When the ECB buys these bonds, it inflates the bond prices and pushes their yields down, which is the purpose, and it thus lowers the cost of capital for these companies even further. Yet according to the EU’s Competition Commission, none of this constitutes unfair competition.
The European Parliament is not so sure. A cross-party group of members recently wrote to Draghi, asking for company-by-company disclosure of the securities being bought and the size of each holding, so that it can dispel any concerns that the purchases may be benefiting a small group of favored companies. As the FT reports, the letter warns that since its implementation the QE program has “spurred a certain level of concern, since it can be perceived as a disguised subsidy to certain companies.”

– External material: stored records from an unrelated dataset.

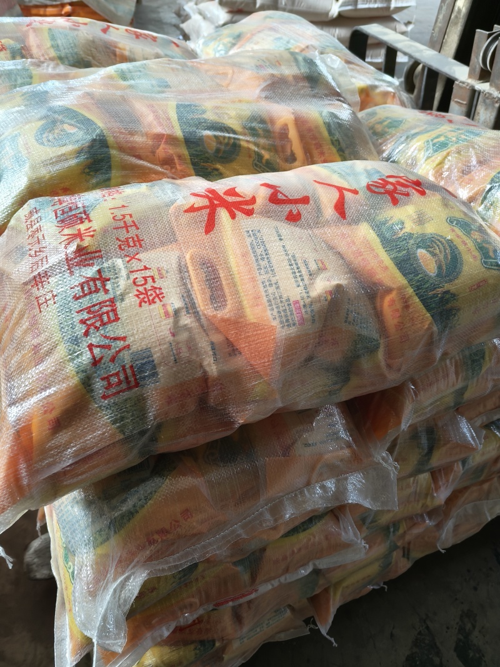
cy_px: 334
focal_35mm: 24
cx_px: 250
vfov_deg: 71.6
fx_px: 462
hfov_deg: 56.8
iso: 125
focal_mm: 5.59
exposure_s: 1/100
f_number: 1.8
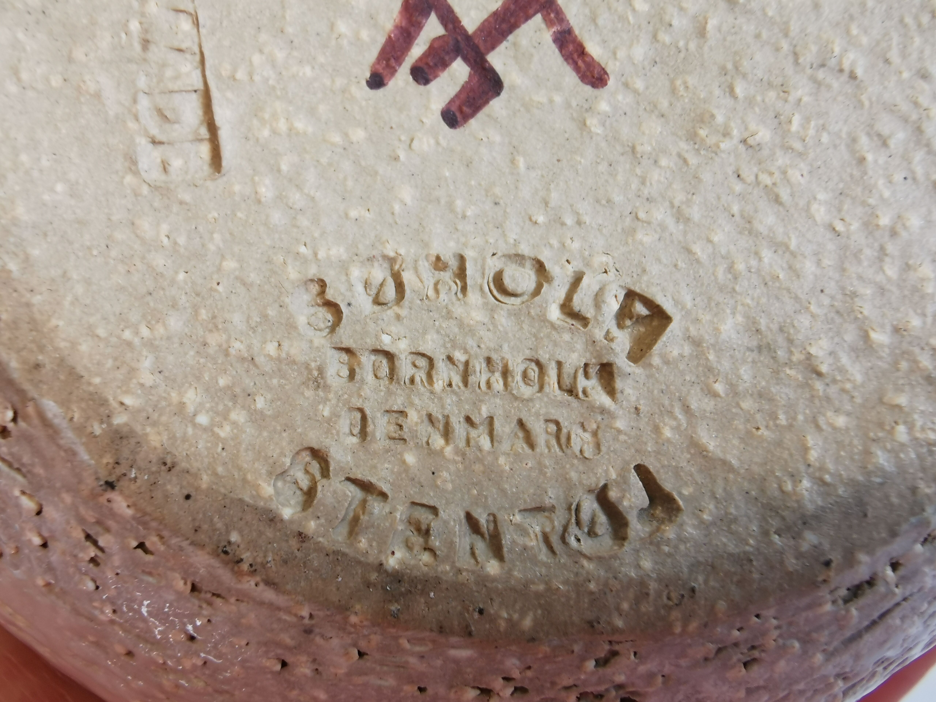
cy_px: 351
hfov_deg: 67.3
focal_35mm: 26
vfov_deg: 53.1
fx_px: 703
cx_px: 468
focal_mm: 2.35
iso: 64
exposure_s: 1/50
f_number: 2.2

Its not just the opacity, arbitrariness, or the potential for conflicts of interest that are worrisome about the ECB’s QE program; so, too, is the level of dependence it has spawned among national governments and corporations for virtually free money. As much as Draghi may want to further taper the ECB’s monthly purchases of bonds after reducing them from €80 to €60 billion earlier this year, many of the program’s beneficiaries are quite simply no longer ready to go it alone. Draghi’s home country of Italy, in particular, cannot afford the higher interest rates that would result from reduced bond purchases. Higher rates would bankrupt the country. In that respect, Italians see Draghi as their guardian angel at the ECB.

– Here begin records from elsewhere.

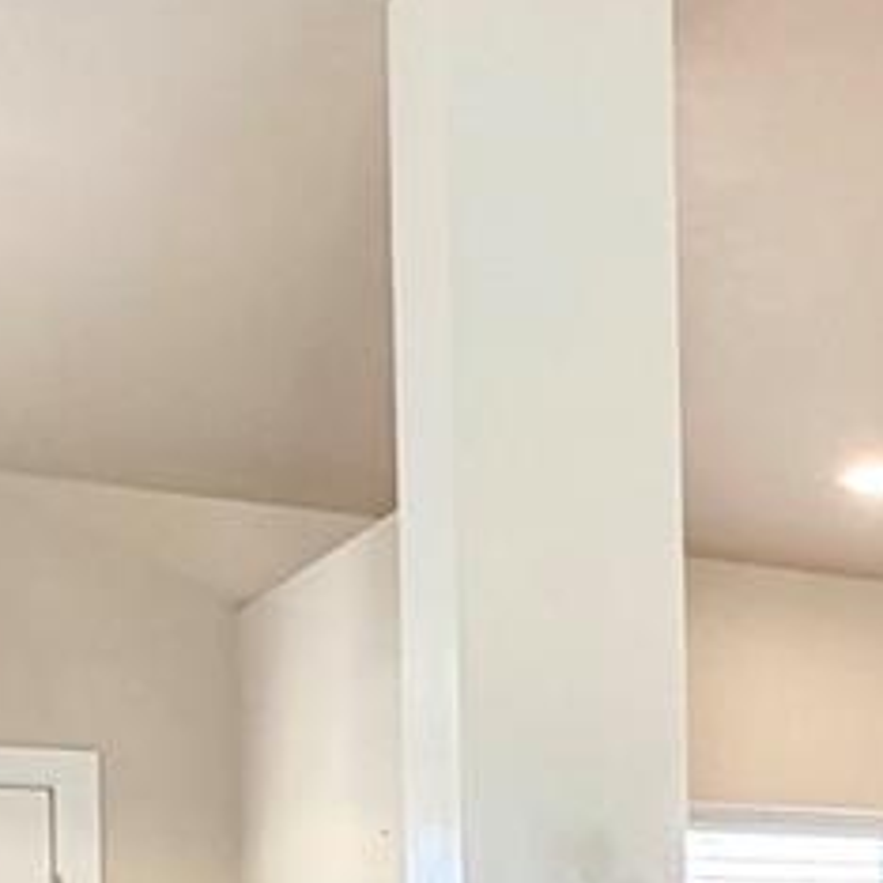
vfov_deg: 21.3
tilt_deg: -1.7
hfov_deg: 17.8
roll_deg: +1.1
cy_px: 1026
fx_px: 2193
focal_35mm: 76
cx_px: 1630
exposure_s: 1/120
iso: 320
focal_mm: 2.22
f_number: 2.2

Likewise, many of the companies that have benefited from the ECB’s lavish support over the last 16 months may find life somewhat tougher once the punch bowl is taken away and the price of borrowing from the market returns to some semblance of reality. Until that happens, those companies will continue to wet their beak in the fountain of virtually free money, while the ECB’s balance sheet grows bigger and uglier by the month. By Don Quijones.